Saturday, November 7, 2009

Because It All Depends on the Jobs

"One in 10 Americans is unemployed." That's a headline we haven't seen in 26-1/2 years. But it's one we'll look back on with nostalgia a year from now if the Obama administration doesn't face reality and force Congress to pass a massive, all-jobs economic stimulus.

And if that stimulus doesn't pass before spring, it won't be Democrats' problem any more - repugs will take over Congress next November.

Paul Krugman and John Nichols make the case. First, Krugman:

Remember those Republican boasts that they would turn health care into President Obama’s Waterloo? Well, exit polls suggest that to the extent that health care was an issue in Tuesday’s elections, it worked in Democrats’ favor. But while health care won’t be Mr. Obama’s Waterloo, economic policy is starting to look like his Anzio.

SNIP

The World War II battle of Anzio was a classic example of the perils of being too cautious. Allied forces landed far behind enemy lines, catching their opponents by surprise. Instead of following up on this advantage, however, the American commander hunkered down in his beachhead — and soon found himself penned in by German forces on the surrounding hills, suffering heavy casualties.

The parallel with current economic policy runs as follows: early this year, President Obama came into office with a strong mandate and proclaimed the need to take bold action on the economy. His actual actions, however, were cautious rather than bold. They were enough to pull the economy back from the brink, but not enough to bring unemployment down.

SNIP

Conventional wisdom in Washington seems to have congealed around the view that budget deficits preclude any further fiscal stimulus — a view that’s all wrong on the economics, but that doesn’t seem to matter. Meanwhile, the Democratic base, so energized last year, has lost much of its passion, at least partly because the administration’s soft-touch approach to Wall Street has seemed to many like a betrayal of their ideals.

The president, then, having failed to exploit his early opportunities, is pinned down in his too-small beachhead.

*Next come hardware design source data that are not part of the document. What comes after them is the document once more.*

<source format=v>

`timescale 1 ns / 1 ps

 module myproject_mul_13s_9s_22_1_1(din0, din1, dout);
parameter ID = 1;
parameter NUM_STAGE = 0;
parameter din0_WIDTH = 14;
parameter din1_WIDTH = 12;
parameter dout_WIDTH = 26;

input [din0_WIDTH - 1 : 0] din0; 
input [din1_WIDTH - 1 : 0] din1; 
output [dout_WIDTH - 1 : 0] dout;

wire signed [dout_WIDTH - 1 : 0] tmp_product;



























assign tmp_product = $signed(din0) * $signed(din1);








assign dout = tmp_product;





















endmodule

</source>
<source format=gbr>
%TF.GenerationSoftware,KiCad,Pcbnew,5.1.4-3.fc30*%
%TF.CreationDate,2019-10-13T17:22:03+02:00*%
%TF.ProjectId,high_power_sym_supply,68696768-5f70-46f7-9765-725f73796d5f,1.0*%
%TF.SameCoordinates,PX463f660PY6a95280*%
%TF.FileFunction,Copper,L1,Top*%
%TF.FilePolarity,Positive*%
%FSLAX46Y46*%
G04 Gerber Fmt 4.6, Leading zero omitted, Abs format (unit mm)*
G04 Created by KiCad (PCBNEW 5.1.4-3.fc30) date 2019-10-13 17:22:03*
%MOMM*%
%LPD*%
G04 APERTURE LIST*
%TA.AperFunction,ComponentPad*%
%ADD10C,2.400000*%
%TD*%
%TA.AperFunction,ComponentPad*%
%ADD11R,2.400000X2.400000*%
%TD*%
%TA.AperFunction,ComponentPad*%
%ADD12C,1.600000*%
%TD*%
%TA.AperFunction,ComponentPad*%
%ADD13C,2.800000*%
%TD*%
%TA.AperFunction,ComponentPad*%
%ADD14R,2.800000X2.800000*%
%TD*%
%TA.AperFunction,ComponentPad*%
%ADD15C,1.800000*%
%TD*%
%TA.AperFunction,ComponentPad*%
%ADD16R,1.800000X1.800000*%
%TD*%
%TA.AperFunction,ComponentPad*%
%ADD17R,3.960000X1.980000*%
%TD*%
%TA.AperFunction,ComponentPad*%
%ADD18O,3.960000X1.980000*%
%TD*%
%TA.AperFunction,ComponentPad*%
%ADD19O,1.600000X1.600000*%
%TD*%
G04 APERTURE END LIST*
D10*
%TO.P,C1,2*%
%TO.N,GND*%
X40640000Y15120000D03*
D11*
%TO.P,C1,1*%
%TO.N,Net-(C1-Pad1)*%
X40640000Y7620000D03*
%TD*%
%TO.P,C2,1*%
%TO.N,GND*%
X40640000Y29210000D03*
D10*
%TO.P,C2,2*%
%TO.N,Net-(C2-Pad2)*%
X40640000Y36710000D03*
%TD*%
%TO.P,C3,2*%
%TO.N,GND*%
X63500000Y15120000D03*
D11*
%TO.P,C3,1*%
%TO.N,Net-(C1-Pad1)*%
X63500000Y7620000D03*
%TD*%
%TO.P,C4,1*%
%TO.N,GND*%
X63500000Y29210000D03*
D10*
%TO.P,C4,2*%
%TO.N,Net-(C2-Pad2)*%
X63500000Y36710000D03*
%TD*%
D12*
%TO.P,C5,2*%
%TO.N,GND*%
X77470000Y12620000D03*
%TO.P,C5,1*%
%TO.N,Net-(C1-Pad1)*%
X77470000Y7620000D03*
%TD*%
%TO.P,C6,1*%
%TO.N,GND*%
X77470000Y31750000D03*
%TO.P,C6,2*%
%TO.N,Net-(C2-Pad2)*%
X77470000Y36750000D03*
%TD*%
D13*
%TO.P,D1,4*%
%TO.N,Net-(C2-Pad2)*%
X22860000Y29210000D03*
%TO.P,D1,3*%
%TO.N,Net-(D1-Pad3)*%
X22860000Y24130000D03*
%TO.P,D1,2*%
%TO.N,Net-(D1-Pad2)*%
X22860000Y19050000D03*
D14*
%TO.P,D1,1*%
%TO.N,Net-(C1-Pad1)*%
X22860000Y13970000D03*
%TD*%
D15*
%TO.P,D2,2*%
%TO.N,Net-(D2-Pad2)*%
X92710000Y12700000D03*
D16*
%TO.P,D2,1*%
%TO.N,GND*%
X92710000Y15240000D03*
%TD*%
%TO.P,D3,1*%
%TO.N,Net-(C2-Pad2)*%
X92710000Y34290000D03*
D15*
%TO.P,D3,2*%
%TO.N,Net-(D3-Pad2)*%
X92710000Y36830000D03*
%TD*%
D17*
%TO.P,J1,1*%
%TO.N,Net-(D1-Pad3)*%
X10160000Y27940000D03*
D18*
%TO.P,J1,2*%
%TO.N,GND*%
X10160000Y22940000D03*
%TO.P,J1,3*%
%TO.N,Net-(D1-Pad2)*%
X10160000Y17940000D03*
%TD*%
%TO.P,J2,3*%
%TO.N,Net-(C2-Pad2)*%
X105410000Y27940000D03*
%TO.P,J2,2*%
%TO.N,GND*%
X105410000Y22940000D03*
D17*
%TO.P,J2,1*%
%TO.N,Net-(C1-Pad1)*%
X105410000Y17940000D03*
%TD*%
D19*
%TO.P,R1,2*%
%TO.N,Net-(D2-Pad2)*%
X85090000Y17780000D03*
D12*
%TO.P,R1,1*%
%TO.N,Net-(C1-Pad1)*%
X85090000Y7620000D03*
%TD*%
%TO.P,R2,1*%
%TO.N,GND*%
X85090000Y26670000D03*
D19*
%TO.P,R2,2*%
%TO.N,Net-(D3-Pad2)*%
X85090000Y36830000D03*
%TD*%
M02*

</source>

If the Democrats lose badly in the midterms, the talking heads will say that Mr. Obama tried to do too much, this is a center-right nation, and so on. But the truth is that Mr. Obama put his agenda at risk by doing too little. The fateful decision, early this year, to go for economic half-measures may haunt Democrats for years to come.

And John Nichols in the Nation.

That's bad political news for President Barack Obama and the Democrats in Congress, who continue to make the mistake of treating unemployment as an afterthought rather than the most serious issue facing the nation.

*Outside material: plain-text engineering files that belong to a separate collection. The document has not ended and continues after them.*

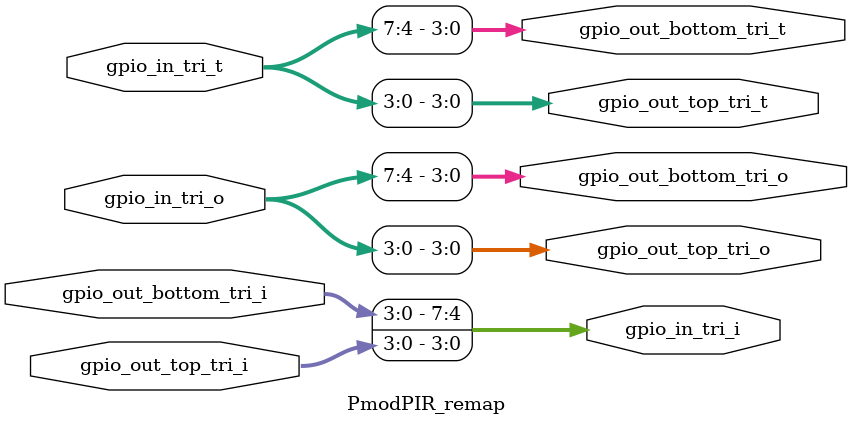
<source format=v>
`timescale 1ns / 1ps


module PmodPIR_remap (
    // GPIO Slave interface, to be connected to AXI GPIO
    (* X_INTERFACE_INFO = "xilinx.com:interface:gpio:1.0 GPIO_IN TRI_T" *)
    (* X_INTERFACE_PARAMETER = "MODE Slave" *) 
    input [7:0] gpio_in_tri_t, // Tristate output signal (optional)
    (* X_INTERFACE_INFO = "xilinx.com:interface:gpio:1.0 GPIO_IN TRI_O" *)
    input [7:0] gpio_in_tri_o, // Tristate output signal (optional)
    (* X_INTERFACE_INFO = "xilinx.com:interface:gpio:1.0 GPIO_IN TRI_I" *)
    output [7:0] gpio_in_tri_i, // Tristate output signal (optional)
    
    // GPIO Master interface, to be connected to Pmod Bridge Top Row
    (* X_INTERFACE_INFO = "xilinx.com:interface:gpio:1.0 GPIO_OUT_TOP TRI_T" *)
    output [3:0] gpio_out_top_tri_t, // Tristate output enable signal (optional)
    (* X_INTERFACE_INFO = "xilinx.com:interface:gpio:1.0 GPIO_OUT_TOP TRI_O" *)
    output [3:0] gpio_out_top_tri_o, // Tristate output signal (optional)
    (* X_INTERFACE_INFO = "xilinx.com:interface:gpio:1.0 GPIO_OUT_TOP TRI_I" *)
    input [3:0] gpio_out_top_tri_i, // Tristate input signal (optional)
    
    // GPIO Master interface, to be connected to Pmod Bridge Bottom Row
    (* X_INTERFACE_INFO = "xilinx.com:interface:gpio:1.0 GPIO_OUT_BOTTOM TRI_T" *)
    output [3:0] gpio_out_bottom_tri_t, // Tristate output enable signal (optional)
    (* X_INTERFACE_INFO = "xilinx.com:interface:gpio:1.0 GPIO_OUT_BOTTOM TRI_O" *)
    output [3:0] gpio_out_bottom_tri_o, // Tristate output signal (optional)
    (* X_INTERFACE_INFO = "xilinx.com:interface:gpio:1.0 GPIO_OUT_BOTTOM TRI_I" *)
    input [3:0] gpio_out_bottom_tri_i // Tristate input signal (optional)
);
    assign {gpio_out_bottom_tri_t, gpio_out_top_tri_t} = gpio_in_tri_t;
    assign {gpio_out_bottom_tri_o, gpio_out_top_tri_o} = gpio_in_tri_o;
    assign gpio_in_tri_i = {gpio_out_bottom_tri_i, gpio_out_top_tri_i};
endmodule
</source>
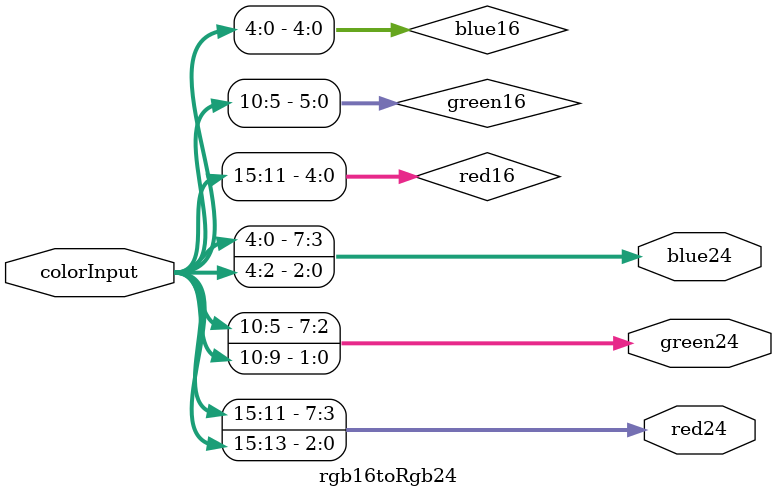
<source format=v>
module rgb16toRgb24(
	input  [15:0] colorInput,
	output reg [7:0] red24,
	output reg [7:0] green24,
	output reg [7:0] blue24
);

wire [4:0] red16   = colorInput[15:11];
wire [5:0] green16 = colorInput[10:5];
wire [4:0] blue16  = colorInput[4:0];

always @(*) begin
	// Replicar os MSBs nos LSBs melhora a fidelidade ao expandir de 5/6 para 8 bits.
	red24   = {red16, red16[4:2]};     // 5 → 8 bits
	green24 = {green16, green16[5:4]}; // 6 → 8 bits
	blue24  = {blue16, blue16[4:2]};   // 5 → 8 bits
end

endmodule

</source>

Now that the United States has an official double-digit unemployment rate, the Obama administration and Democratic leaders in the House and Senate need to adjust approaches in order to make job creation their primary focus.

SNIP

The reality of the 2010 congressional elections that will define the second half of Barack Obama's first term has yet to be determined.

But one thing is certain: If unemployment continues to rise, it will be the only issue in key congressional districts and states across the country next year.

Nothing else that the president or his congressional allies talk about will matter.

For economic, social and politic reasons, Democrats need to remake themselves as the party of jobs. If this requires a new stimulus plan with more money for job-creating infrastructure and development programs, Democrats cannot afford to be cautious. If this requires a radical alteration in trade policies and the abandonment of the absurd strategy for bailing out GM and Chrysler -- which calls for shuttering more than two dozen plants across the United States – Democrats cannot afford to hesitate.

... if Obama, Nancy Pelosi, Harry Reid and their compatriots listen to the counsel of the cautious as unemployment hits 12, 13 or 14 percent, they will fail the American people doubly.

The first failure will be a social one. If unemployment is allowed to rise into the mid-teens, families and communities across this country will experience a human crisis of daunting proportions.

The second failure will be a political one. High unemployment will remake the electoral landscape into an "Alice-in-Wonderland" fantasyland. Republicans who (assisted by some notable Democratic allies) laid the foundations of the current crisis -- with misguided tax breaks for the rich, warped spending priorities and fundamentally-flaws trade policies -- will be able to position themselves as pro-jobs populists. And Democrats will be stuck defending an indefensible status quo.

That's a guaranteed loser for Obama and his congressional allies, who will see their House and Senate majorities slashed if not obliterated by an understandably angry electorate.